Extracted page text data
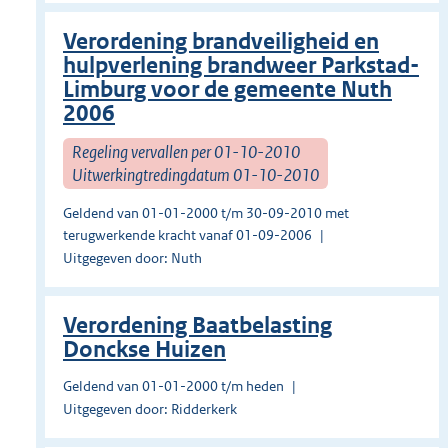
Verordening brandveiligheid en
hulpverlening brandweer Parkstad-
Limburg voor de gemeente Nuth
2006
Regeling vervallen per 01-10-2010
Uitwerkingtredingdatum 01-10-2010
Geldend van 01-01-2000 t/m 30-09-2010 met
terugwerkende kracht vanaf 01-09-2006
Uitgegeven door: Nuth
Verordening Baatbelasting
Donckse Huizen
Geldend van 01-01-2000 t/m heden
Uitgegeven door: Ridderkerk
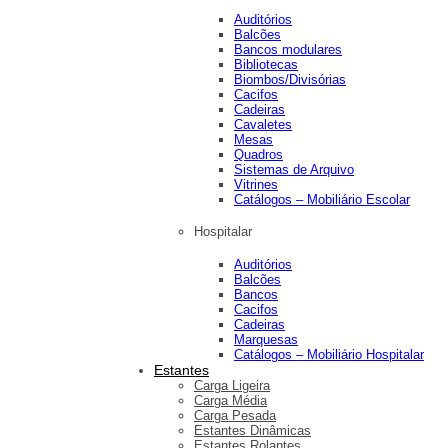
Auditórios
Balcões
Bancos modulares
Bibliotecas
Biombos/Divisórias
Cacifos
Cadeiras
Cavaletes
Mesas
Quadros
Sistemas de Arquivo
Vitrines
Catálogos – Mobiliário Escolar
Hospitalar
Auditórios
Balcões
Bancos
Cacifos
Cadeiras
Marquesas
Catálogos – Mobiliário Hospitalar
Estantes
Carga Ligeira
Carga Média
Carga Pesada
Estantes Dinâmicas
Estantes Rolantes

Task directions :: Return every line above verbatim, pictures excluded.

Result for this exercise ::
Verordening brandveiligheid en
hulpverlening brandweer Parkstad-
Limburg voor de gemeente Nuth
2006
Regeling vervallen per 01-10-2010
Uitwerkingtredingdatum 01-10-2010
Geldend van 01-01-2000 t/m 30-09-2010 met
terugwerkende kracht vanaf 01-09-2006
Uitgegeven door: Nuth
Verordening Baatbelasting
Donckse Huizen
Geldend van 01-01-2000 t/m heden
Uitgegeven door: Ridderkerk
Auditórios
Balcões
Bancos modulares
Bibliotecas
Biombos/Divisórias
Cacifos
Cadeiras
Cavaletes
Mesas
Quadros
Sistemas de Arquivo
Vitrines
Catálogos – Mobiliário Escolar
Hospitalar
Auditórios
Balcões
Bancos
Cacifos
Cadeiras
Marquesas
Catálogos – Mobiliário Hospitalar
Estantes
Carga Ligeira
Carga Média
Carga Pesada
Estantes Dinâmicas
Estantes Rolantes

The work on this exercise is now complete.